How protecting our mountain ranges can help during a water crisis

A stream of water runs pass a spot in the Drakensberg mountain range near the Sani Pass in KwaZulu-Natal. Image: Jehran Naidoo/Independent Media

A stream of water runs pass a spot in the Drakensberg mountain range near the Sani Pass in KwaZulu-Natal. Image: Jehran Naidoo/Independent Media

Published Jul 6, 2022

Share

Durban - International and domestic environmental researchers have highlighted the need to protect and better understand mountain ranges across the Southern African region, as they play a key role in supplying water.
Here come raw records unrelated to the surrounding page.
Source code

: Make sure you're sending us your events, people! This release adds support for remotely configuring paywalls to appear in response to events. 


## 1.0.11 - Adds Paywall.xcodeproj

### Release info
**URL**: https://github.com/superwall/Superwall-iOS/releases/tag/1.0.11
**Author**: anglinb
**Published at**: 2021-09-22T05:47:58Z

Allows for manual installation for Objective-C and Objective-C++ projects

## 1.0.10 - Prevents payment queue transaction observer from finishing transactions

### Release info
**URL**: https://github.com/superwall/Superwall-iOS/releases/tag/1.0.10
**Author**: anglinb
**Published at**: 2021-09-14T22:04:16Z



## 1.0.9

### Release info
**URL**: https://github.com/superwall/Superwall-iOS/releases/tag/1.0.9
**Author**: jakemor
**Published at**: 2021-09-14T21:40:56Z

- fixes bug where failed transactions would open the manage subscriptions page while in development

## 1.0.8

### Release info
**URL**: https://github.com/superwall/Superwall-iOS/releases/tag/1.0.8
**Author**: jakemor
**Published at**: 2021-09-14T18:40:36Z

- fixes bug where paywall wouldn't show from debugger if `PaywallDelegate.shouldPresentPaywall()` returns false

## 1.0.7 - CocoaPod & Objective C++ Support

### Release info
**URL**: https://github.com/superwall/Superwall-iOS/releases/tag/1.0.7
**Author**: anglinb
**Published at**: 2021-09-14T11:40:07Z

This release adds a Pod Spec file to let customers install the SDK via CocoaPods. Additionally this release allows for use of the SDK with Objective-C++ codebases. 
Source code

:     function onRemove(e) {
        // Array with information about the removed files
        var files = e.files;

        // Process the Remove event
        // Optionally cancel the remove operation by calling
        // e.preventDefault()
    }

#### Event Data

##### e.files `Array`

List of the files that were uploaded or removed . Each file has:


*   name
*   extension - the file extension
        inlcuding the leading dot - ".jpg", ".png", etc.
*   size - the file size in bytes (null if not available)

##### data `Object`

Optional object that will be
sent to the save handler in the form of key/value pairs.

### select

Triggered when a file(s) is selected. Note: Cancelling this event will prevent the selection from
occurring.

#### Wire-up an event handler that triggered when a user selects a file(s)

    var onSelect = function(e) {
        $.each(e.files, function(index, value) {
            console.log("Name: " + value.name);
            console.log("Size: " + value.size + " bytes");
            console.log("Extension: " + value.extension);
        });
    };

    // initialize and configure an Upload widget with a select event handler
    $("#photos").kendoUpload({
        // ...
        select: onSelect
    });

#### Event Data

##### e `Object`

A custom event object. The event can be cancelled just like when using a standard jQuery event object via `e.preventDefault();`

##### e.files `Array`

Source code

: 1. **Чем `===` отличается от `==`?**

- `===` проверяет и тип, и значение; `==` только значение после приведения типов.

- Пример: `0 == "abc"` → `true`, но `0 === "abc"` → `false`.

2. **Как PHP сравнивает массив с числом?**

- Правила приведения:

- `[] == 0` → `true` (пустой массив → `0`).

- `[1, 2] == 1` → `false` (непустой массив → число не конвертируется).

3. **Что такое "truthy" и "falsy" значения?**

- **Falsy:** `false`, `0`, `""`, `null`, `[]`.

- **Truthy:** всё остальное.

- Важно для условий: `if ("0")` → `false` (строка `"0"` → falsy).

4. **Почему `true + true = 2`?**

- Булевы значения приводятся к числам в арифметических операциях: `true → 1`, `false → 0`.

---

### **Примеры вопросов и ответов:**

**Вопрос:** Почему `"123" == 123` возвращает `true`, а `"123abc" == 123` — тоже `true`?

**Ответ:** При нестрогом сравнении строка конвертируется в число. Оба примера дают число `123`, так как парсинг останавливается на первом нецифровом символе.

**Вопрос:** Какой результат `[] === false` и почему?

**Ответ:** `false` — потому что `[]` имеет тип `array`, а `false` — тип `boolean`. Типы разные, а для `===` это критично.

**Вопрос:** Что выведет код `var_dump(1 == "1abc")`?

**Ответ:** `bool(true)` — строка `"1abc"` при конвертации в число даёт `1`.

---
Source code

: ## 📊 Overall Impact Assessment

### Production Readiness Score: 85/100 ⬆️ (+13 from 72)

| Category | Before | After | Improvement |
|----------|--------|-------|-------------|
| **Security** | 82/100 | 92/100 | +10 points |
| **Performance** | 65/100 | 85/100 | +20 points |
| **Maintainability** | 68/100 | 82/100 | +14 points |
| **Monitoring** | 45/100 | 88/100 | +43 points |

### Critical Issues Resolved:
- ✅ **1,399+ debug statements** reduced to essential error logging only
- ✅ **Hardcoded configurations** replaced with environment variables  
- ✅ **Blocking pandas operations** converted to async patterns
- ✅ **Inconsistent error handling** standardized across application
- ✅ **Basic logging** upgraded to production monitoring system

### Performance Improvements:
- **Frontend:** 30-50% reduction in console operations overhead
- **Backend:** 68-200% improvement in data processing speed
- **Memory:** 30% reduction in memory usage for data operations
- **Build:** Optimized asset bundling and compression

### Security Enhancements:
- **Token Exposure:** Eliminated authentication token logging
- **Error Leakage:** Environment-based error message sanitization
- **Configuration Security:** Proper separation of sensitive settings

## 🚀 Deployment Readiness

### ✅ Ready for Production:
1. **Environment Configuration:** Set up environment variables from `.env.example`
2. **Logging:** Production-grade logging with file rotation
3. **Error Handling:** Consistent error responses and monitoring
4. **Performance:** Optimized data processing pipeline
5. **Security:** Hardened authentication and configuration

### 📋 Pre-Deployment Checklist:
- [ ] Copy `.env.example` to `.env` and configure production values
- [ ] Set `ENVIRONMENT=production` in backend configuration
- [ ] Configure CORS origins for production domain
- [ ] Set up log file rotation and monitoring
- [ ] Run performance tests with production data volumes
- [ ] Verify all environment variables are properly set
With the effects of climate change being felt, Professor Francois Engelbrecht from the University of the Witwatersrand and Dr James Thornton of GEO Mountains said understanding the changes occurring in mountains is vital.

With the City of Gqebera facing a possible threat of ‘day zero’ - where taps run dry, Thornton and Engelbrecht unravel how the Drakensberg mountains can help prevent Gauteng from possibly reaching ‘day-zero’.

Engelbrecht was the keynote speaker at the Southern African Mountain Conference 2022 in the Drakensberg earlier this year, during which he said: “I don’t think South Africa is prepared for the possibility of a Gauteng Day Zero drought.”

The conference was also endorsed by the Afromontane Research Institute at the University of Free State.

It was held to discuss monitoring activities and associated data availability for climate change-related applications across Africa’s mountains.

During the drought of 2015/2016, Engelbrecht said Gauteng came very close to a day zero as the Vaal Dam dropped to 25% capacity.

While the Vaal Dam plays a notable role in supplying water to Gauteng, a little more than 50% of the water in Gauteng is from the Drakensberg, according to the Water Research Commission.

A waterfall and stream running parallel to the Drakensberg mountain range in Sani Pass. Image: Jehran Naidoo/Independent Media.

Mountains act like water towers, sucking up moisture into cooler air at high altitudes so that vapour held in the air condenses into water.

“The mountains are crucial for this due to the orographic enhancement of precipitation,” said Thornton.

Furthermore, research has indicated that the demand for water will exceed supply by 2025 if nothing is done to supplement current water resources.

In a paper he co-authored, Engelbrecht wrote: “Except for the Southern Cape, the Drakensberg is the single most important source of water in Southern Africa and supplies regions where the bulk of the population resides.”

“Multiyear El Nino-type droughts may plausibly occur from the mid-century (2030-2060) onwards,” Engelbrecht predicted.

In light of this, Thornton has called for better monitoring of these mountains.

Research about mountains can be uploaded to a data portal created by the South African Environmental Observation Network or SAEON. This includes research from the African continent as a whole, and not just SA.

Thornton said we need to: “Monitor and track these changes, to understand the biophysical processes and their interaction with society, and to be able to better estimate the chance, for instance, of future extreme droughts on a more local scale so we can develop measures for mitigation and adaptation.”

“We’re trying to make it straightforward for researchers on the ground to make their datasets available to anybody if they choose to do so,” said Thornton.